The samples were obtained from patients in the North China region, and our research was a single-centre study. In the future, we will expand the sample size and conduct multicentre studies in multiple regions to further clarify the potential of CPNE7 as a biomarker. Moreover, we validated the potential of CPNE7 as a biomarker and therapeutic target, but our study lacked relevant research on the specificity and sensitivity of CPNE7 as a diagnostic marker. In the future, we will collect patient blood and extract the CPNE7 protein or RNA to verify the specificity and sensitivity of using the CPNE7 as a diagnostic marker. In addition, this study did not address the potential heterogeneity of CRC, which may affect the applicability of the CPNE7 signature in different patient subgroups and represents a direction for future research.
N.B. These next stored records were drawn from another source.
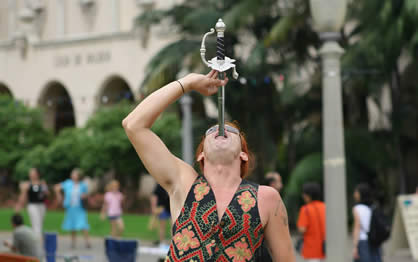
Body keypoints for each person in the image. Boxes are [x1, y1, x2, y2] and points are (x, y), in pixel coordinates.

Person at [122, 70, 295, 261]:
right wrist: (187, 83)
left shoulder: (267, 198)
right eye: (211, 131)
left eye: (231, 131)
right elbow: (133, 125)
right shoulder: (184, 182)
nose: (220, 129)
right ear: (201, 155)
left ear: (243, 155)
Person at [54, 168, 91, 249]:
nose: (72, 175)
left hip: (80, 207)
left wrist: (84, 196)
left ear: (78, 176)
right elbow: (57, 187)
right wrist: (59, 196)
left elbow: (87, 194)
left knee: (84, 224)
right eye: (72, 174)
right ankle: (73, 243)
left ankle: (87, 242)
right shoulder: (68, 183)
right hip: (70, 207)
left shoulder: (83, 185)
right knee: (72, 225)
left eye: (74, 174)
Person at [15, 167, 49, 239]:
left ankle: (35, 239)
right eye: (30, 173)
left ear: (37, 174)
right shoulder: (27, 184)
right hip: (32, 205)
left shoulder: (42, 183)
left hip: (41, 205)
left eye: (33, 173)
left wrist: (44, 187)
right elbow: (23, 196)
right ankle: (38, 241)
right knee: (36, 223)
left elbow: (47, 194)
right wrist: (19, 205)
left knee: (40, 223)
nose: (31, 175)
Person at [352, 183, 382, 262]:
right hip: (375, 239)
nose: (354, 194)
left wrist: (355, 246)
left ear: (360, 194)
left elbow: (357, 227)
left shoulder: (357, 208)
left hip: (363, 240)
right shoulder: (374, 206)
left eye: (356, 192)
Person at [297, 182, 326, 262]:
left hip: (311, 249)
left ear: (308, 195)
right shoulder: (325, 207)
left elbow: (302, 229)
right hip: (325, 248)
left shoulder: (305, 209)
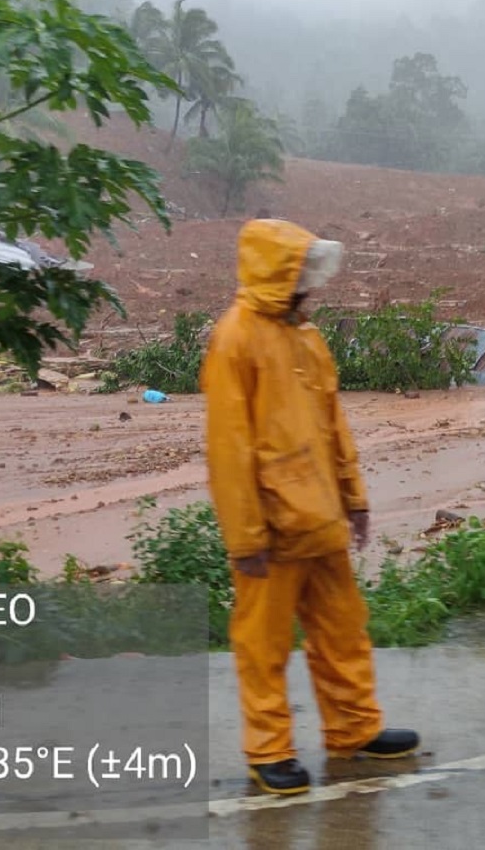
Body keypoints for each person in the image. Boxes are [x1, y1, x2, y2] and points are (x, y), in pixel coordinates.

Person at [203, 218, 420, 796]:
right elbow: (229, 449)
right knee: (263, 645)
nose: (310, 283)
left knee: (344, 631)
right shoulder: (235, 338)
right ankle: (269, 751)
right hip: (271, 531)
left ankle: (354, 729)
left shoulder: (308, 337)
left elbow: (333, 427)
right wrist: (245, 538)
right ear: (277, 272)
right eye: (300, 271)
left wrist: (355, 501)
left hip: (320, 519)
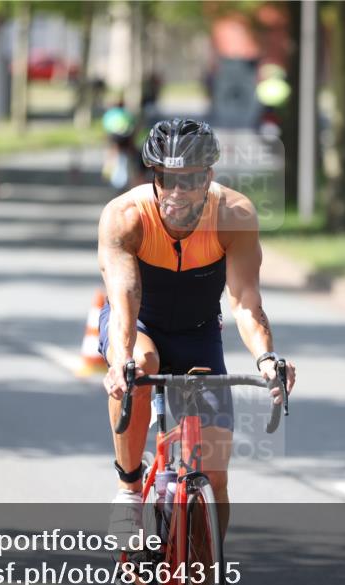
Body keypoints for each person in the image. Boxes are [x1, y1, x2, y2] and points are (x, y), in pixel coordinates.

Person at [97, 118, 297, 544]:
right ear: (153, 174)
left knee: (214, 475)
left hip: (198, 332)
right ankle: (129, 489)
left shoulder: (233, 215)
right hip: (139, 325)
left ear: (208, 176)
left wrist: (265, 358)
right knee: (140, 368)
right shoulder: (126, 216)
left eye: (188, 180)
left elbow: (245, 301)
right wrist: (122, 359)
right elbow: (125, 296)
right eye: (165, 178)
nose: (175, 191)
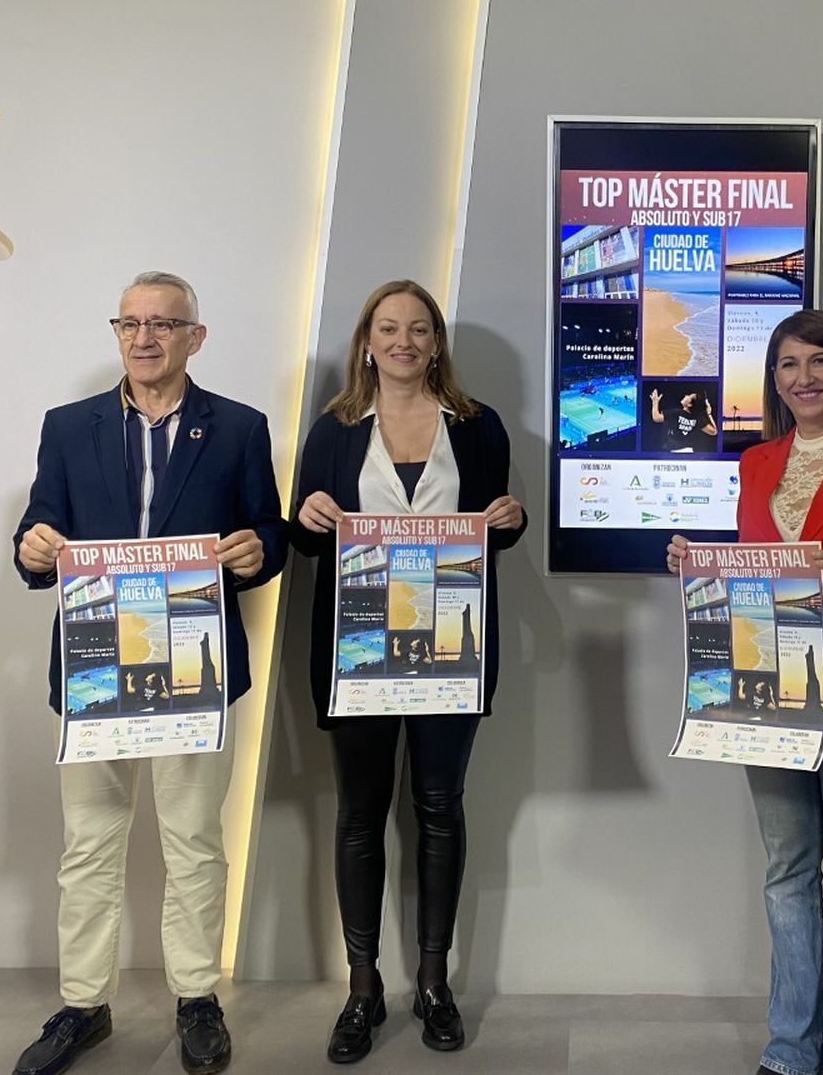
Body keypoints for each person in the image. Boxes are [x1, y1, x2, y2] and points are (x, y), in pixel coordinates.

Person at [11, 271, 286, 1075]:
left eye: (163, 324)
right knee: (89, 845)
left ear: (194, 338)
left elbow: (265, 530)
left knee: (194, 842)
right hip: (99, 669)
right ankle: (82, 1005)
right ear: (116, 333)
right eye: (130, 323)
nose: (144, 338)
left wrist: (257, 550)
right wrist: (31, 546)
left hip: (194, 673)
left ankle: (197, 998)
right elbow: (41, 527)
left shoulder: (237, 428)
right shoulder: (69, 426)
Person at [667, 309, 823, 1075]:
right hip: (767, 697)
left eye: (818, 362)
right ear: (772, 380)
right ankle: (790, 1050)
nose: (802, 378)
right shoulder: (755, 462)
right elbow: (756, 572)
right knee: (786, 874)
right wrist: (699, 566)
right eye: (787, 366)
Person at [289, 279, 526, 1063]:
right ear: (366, 340)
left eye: (418, 329)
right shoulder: (333, 427)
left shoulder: (479, 426)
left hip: (450, 655)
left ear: (435, 344)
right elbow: (309, 536)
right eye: (388, 328)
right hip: (358, 654)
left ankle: (433, 982)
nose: (403, 341)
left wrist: (510, 519)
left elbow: (494, 525)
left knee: (439, 807)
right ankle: (363, 989)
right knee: (359, 811)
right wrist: (310, 519)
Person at [650, 386, 717, 451]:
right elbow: (714, 432)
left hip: (674, 450)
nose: (686, 395)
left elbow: (656, 418)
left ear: (689, 404)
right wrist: (709, 413)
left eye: (689, 396)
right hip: (688, 451)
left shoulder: (676, 413)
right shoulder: (698, 419)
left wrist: (655, 402)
Briefly, we demonstrated that CPNE7/ATG9B affects autophagy in CRC cells and thus affects chemotherapeutic resistance. We first investigated the effect of CPNE7 on the expression of ATG9B, which is an autophagy-related gene that can affect chemotherapeutic resistance. Here, CPNE7 silencing suppressed ATG9B expression and enhanced chemosensitivity. The CPNE7-induced decrease of ATG9B expression provided us with a strategy for enhancing chemosensitivity. Moreover, CPNE7 silencing inhibited the proliferation and autophagy of CRC cells, indicating the potential of CPNE7 as a therapeutic target. This study provides a therapeutic strategy for patients with high expression of CPNE7 and ATG9B and lays a theoretical foundation for the development and clinical application of antitumour drugs.